Игорь бывал у меня и на даче, смотрел, как все ели шашлык (его подводила легкомысленность ряда зубов) и слушал мои истории, возможно, решив, что интересное случается с теми, кто умеет рассказывать. При встрече с Зиновием Гердтом, Иртеньев поделился услышанным, и Гердт радушно пригласил меня к себе на дачу для съемок передач «В гостях у Гердта». В тот день я был один в своем московском обиталище, Зиновий Ефимович выслал за мной машину, и меня покатили к нему за город прямо в старой линялой ковбойке. Съемочный коллектив уже ждал на месте, и мы сразу же приступили к работе. Я рассказывал о начале войны, о бегстве под пулями, как несла меня мама на руках неизвестно куда. И как Б-г нас провел между адом земли и небесною перспективой в допотопной теплушке на грязном полу, через голод и горе, потерю отца и надежды, в серый быт непонятной Башкирии. Эпопея была драматичной, как реальность тогдашнего времени. Оператор сопел, ассистент режиссера заплакала – я поверг всех в уныние, вопреки ожидаемой легкости развлекательной передачи. Понимая, что всех подвел, я тихонько вышел на воздух и собрался двигаться к станции, совершенно не зная дороги. На углу меня выловил Гердт и насильно повел на большую террасу при маленьком доме. На столе появилась «Сибирская» водка, тарелка с ломтями шипящего жаркого мяса, кабачки, баклажаны и что-то еще аппетитное. Тостов не было – пили и говорили. Гердт сказал мне, что топор у крыльца оттого, что он любит что-нибудь мастерить, а забор не поставлен потому, что он здесь никогда не стоял, и сегодня к нему приходили и делали капельницу, что на съемке я выглядел слишком трагично, но рассказ о Малаховке был превосходен, и в эфир надо ставить его.

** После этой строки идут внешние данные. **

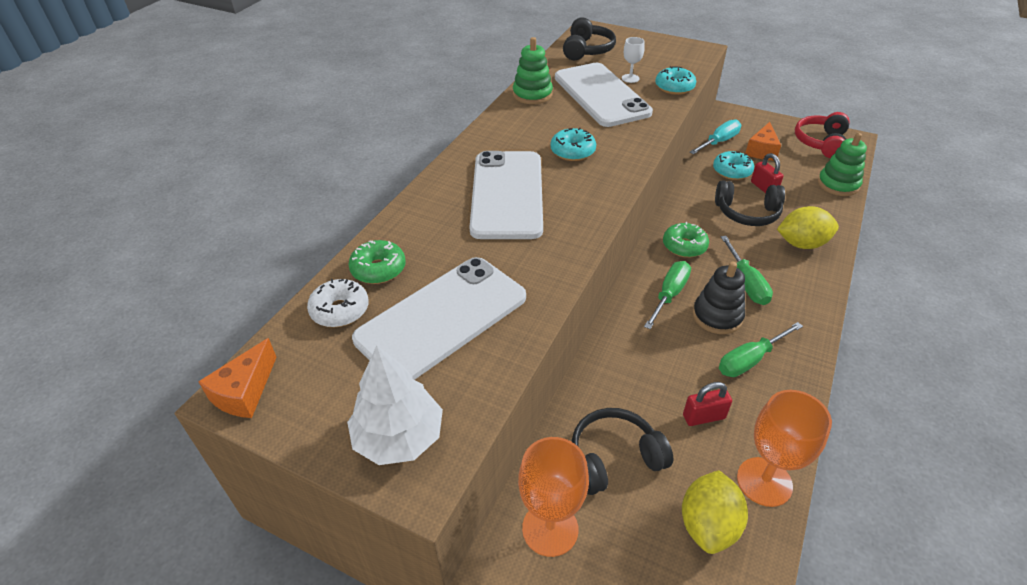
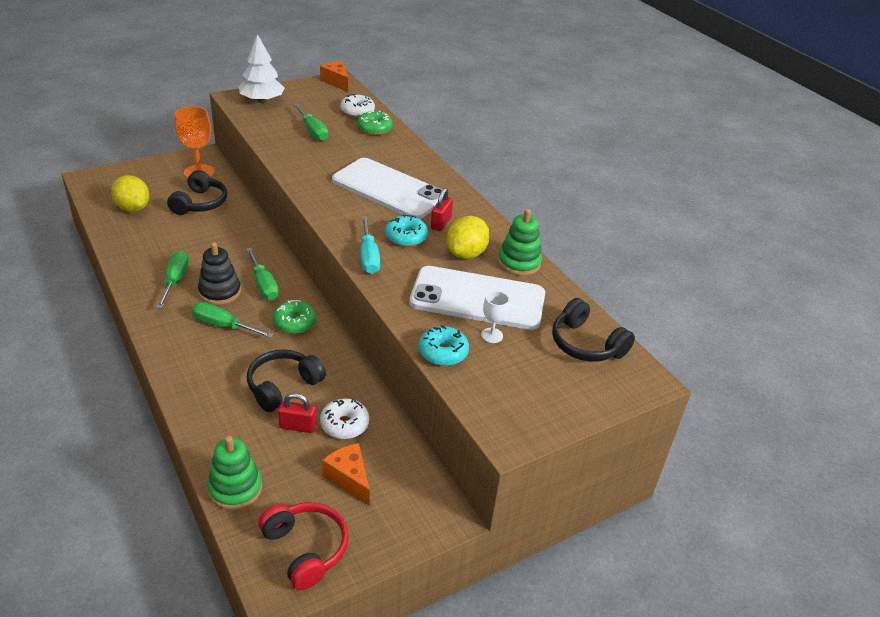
camera: 120 degrees right, 5 degrees down
white phone [352,257,526,380] -> green screwdriver [293,103,328,141]
red padlock [683,382,732,426] -> red padlock moved to [431,188,453,231]
turquoise screwdriver [689,119,741,154] -> turquoise screwdriver moved to [361,216,380,274]
turquoise donut [713,151,754,180] -> white donut [320,398,369,439]
orange goblet [737,390,832,507] -> none
yellow lemon [777,206,839,249] -> yellow lemon moved to [447,216,490,259]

Я ответил, что в память родителей я охотней пожертвую качеством снятого, ну а к жизни в Малаховке мы могли бы вернуться потом. Гердт смотрел, как я ем, и в раздумье сказал: «Надо было бы выпить до съемки, и тогда б мы расслабились вместе с прожитою жизнью…» Я согласно кивнул. Гердт налил, и в пузатой бутылке осталось еще на одно повторенье. Предложив мне продолжить процесс, Гердт сказал, что сам больше не может, так как вечером будет повторный прием – Шендерович и кто-то еще, и еще…. Мы простились. На черной «Волге» повезли меня домой, съедаемого поздним сожаленьем о небрежно сделанной работе и недоданном произнесенном. Войдя в квартиру, вспомнил, что оставил фотоальбом с единственными снимками из детства, который нужен был для отснятой сегодня телепередачи. Расстроился и сразу позвонил на дачу к Гердтам. Сказал, что я сейчас приеду за альбомом, если они не едут сразу в город, и Зяма всей страны своим неповторимым тембром, наверное, нахмурив брови всех евреев в размахе выстраданной скорби, ответил, что он сам или его жена, конечно же, закинут завтра мою ценность ко мне домой или, что проще, на работу. Потом он снял еще Гайдара, и, может быть, еще кого-то… Он умер сразу после своего юбилея, выпив на сцене рюмку водки и попрощавшись с залом, миром и своей неповторимой, длиною в восемьдесят лет, такою гердтовскою жизнью. Отснятый рассказ о войне и судьбе обычной семьи был показан по многим каналам ТВ в разных странах, на Западе и у нас. Сюжет повторялся в течение многих лет. Очевидно, сюжет и нетленная магия ауры Гердта послужили основой его восприятия. А за кадрами этой истории стоял Игорь Иртеньев, подтолкнувший меня к поступку из всегдашней моей инертности.

Когда у меня приключился серьезный конфликт со здоровьем, Игорь первым меня разыскал, не зная толком, где находится больница среди просторов Подмосковья. Привез друзей, тепло неравнодушия, желание брести к выздоровлению во имя новых встреч в застолье «У Петровича» под эгидой Андрея Бильжо.